- _ASSIGNMENT_: Among the entries below, only the lines starting at the one with "21: (126, 101, 0.65)" and ending at the one with "48: (591, 220, 0.85)", both included, are to be printed exactly.

- _Saved entries_:
···

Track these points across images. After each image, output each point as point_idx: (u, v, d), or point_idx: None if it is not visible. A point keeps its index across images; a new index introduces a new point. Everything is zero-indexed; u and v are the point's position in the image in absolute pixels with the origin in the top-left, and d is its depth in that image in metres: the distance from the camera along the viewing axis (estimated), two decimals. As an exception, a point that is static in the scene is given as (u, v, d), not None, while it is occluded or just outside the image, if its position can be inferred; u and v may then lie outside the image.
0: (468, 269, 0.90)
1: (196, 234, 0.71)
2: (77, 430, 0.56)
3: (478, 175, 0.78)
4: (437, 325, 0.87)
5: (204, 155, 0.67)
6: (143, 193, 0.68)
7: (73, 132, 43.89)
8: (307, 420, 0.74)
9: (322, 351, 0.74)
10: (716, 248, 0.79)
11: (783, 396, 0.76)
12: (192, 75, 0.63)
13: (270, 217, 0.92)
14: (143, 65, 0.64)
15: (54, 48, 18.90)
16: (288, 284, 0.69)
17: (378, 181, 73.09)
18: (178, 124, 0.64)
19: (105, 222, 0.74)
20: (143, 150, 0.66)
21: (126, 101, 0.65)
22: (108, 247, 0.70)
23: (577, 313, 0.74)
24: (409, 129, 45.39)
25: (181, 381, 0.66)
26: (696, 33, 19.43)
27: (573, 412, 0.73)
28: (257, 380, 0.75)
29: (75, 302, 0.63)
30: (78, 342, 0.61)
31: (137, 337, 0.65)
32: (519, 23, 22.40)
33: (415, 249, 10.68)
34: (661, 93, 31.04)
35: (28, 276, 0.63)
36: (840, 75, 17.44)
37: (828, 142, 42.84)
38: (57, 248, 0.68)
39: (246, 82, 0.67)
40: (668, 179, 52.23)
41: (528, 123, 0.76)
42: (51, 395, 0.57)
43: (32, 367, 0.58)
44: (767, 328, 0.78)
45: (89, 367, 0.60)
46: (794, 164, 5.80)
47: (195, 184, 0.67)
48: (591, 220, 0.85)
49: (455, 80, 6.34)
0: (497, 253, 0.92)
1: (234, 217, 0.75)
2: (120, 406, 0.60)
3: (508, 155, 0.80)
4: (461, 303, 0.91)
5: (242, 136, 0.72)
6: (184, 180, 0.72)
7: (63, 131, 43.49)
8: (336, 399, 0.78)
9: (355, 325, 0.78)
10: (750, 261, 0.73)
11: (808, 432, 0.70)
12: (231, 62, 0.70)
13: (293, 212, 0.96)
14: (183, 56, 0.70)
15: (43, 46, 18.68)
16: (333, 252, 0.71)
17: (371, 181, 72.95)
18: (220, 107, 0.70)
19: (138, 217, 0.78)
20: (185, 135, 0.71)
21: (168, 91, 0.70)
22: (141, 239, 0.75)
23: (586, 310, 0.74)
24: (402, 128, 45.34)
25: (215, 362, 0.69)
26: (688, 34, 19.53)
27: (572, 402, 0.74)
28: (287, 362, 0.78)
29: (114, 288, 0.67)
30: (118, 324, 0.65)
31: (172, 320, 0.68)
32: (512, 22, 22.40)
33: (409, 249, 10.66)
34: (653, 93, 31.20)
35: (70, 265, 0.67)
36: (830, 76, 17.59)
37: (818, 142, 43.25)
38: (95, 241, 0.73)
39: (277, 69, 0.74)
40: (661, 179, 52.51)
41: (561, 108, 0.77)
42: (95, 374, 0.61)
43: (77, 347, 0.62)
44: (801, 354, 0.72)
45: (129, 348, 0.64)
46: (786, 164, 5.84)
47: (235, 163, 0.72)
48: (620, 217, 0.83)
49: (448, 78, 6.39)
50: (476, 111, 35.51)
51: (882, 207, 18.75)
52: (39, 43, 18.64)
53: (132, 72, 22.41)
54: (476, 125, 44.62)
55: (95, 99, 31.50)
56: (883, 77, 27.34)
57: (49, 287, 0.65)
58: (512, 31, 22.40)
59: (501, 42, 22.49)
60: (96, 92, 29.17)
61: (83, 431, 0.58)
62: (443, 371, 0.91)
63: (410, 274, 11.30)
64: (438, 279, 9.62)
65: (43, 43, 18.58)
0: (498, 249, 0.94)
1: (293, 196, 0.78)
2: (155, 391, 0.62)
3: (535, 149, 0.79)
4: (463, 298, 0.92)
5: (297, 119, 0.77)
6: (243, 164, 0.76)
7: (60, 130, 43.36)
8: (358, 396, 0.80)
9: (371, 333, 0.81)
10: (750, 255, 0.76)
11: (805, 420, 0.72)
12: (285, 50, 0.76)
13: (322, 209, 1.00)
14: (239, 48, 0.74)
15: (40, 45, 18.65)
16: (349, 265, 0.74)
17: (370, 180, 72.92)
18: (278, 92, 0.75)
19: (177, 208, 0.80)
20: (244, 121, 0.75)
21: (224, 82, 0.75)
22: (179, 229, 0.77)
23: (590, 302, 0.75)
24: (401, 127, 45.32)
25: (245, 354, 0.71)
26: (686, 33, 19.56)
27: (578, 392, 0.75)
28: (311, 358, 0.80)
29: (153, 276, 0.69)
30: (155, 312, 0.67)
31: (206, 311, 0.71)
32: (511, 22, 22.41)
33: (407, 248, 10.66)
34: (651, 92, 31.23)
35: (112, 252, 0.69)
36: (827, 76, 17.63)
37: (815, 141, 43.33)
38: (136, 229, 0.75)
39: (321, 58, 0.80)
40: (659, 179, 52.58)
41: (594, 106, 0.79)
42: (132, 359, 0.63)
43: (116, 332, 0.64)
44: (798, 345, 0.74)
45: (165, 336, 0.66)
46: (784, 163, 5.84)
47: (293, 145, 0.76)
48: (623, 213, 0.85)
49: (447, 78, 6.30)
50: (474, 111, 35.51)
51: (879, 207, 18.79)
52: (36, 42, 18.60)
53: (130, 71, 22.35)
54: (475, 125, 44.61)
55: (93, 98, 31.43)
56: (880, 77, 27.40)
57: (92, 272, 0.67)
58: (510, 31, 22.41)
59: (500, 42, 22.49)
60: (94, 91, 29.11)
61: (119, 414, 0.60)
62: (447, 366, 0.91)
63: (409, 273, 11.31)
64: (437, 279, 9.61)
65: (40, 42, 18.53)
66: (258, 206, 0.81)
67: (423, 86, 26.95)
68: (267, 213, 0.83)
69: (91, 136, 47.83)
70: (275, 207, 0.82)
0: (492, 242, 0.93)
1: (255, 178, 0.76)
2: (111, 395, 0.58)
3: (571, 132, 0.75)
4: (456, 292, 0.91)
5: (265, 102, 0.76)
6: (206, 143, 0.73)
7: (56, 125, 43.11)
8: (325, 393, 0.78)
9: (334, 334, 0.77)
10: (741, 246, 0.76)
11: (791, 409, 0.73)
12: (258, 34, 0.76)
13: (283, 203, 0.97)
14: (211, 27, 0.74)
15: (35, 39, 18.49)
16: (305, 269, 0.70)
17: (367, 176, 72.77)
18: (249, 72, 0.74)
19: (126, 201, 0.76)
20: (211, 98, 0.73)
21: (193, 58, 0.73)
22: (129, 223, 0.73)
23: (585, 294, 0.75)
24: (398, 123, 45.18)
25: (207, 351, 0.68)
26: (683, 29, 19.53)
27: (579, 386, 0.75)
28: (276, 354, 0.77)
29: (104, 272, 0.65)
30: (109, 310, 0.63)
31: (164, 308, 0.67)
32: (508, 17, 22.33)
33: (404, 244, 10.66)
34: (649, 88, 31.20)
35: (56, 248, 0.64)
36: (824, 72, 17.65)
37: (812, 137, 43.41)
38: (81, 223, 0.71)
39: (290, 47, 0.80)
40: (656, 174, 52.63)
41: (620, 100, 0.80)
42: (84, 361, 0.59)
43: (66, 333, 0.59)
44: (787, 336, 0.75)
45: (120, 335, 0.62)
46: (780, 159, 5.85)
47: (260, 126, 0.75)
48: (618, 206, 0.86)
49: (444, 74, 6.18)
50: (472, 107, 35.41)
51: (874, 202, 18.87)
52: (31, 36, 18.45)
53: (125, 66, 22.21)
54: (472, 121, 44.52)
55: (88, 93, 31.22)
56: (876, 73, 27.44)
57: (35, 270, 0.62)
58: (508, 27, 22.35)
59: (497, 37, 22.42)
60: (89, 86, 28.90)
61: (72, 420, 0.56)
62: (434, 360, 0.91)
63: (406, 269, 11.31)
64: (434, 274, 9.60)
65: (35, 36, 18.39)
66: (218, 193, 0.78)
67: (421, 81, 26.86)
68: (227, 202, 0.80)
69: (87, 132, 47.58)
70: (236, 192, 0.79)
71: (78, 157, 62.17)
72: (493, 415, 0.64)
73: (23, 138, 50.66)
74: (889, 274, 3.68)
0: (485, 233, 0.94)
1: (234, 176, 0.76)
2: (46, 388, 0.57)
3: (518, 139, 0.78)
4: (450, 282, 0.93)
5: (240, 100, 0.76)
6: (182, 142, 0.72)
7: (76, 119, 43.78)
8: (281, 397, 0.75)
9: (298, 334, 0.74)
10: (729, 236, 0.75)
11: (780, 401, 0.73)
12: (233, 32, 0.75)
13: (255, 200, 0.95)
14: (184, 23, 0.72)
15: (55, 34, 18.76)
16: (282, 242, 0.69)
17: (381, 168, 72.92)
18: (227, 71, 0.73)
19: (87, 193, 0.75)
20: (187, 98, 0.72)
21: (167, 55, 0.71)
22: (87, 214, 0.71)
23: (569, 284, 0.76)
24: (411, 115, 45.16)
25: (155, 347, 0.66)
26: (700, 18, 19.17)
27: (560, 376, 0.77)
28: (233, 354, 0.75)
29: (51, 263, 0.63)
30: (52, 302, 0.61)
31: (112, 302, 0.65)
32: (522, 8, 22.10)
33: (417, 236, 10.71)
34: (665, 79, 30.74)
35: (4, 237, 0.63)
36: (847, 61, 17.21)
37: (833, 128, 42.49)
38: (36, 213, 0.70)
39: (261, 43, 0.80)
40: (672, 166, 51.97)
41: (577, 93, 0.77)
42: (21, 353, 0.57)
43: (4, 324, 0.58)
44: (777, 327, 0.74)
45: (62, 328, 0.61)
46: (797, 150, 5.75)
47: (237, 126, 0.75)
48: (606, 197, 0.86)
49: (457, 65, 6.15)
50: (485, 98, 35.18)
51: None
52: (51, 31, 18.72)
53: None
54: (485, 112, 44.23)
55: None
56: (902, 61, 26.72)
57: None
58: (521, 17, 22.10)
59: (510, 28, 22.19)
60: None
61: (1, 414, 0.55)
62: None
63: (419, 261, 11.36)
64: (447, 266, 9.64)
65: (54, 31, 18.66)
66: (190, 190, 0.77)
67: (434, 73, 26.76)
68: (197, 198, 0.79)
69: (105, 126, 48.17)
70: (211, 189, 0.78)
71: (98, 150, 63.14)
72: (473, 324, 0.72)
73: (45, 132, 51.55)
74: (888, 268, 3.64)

···

- _ANSWER SPACE_:
21: (126, 101, 0.65)
22: (108, 247, 0.70)
23: (577, 313, 0.74)
24: (409, 129, 45.39)
25: (181, 381, 0.66)
26: (696, 33, 19.43)
27: (573, 412, 0.73)
28: (257, 380, 0.75)
29: (75, 302, 0.63)
30: (78, 342, 0.61)
31: (137, 337, 0.65)
32: (519, 23, 22.40)
33: (415, 249, 10.68)
34: (661, 93, 31.04)
35: (28, 276, 0.63)
36: (840, 75, 17.44)
37: (828, 142, 42.84)
38: (57, 248, 0.68)
39: (246, 82, 0.67)
40: (668, 179, 52.23)
41: (528, 123, 0.76)
42: (51, 395, 0.57)
43: (32, 367, 0.58)
44: (767, 328, 0.78)
45: (89, 367, 0.60)
46: (794, 164, 5.80)
47: (195, 184, 0.67)
48: (591, 220, 0.85)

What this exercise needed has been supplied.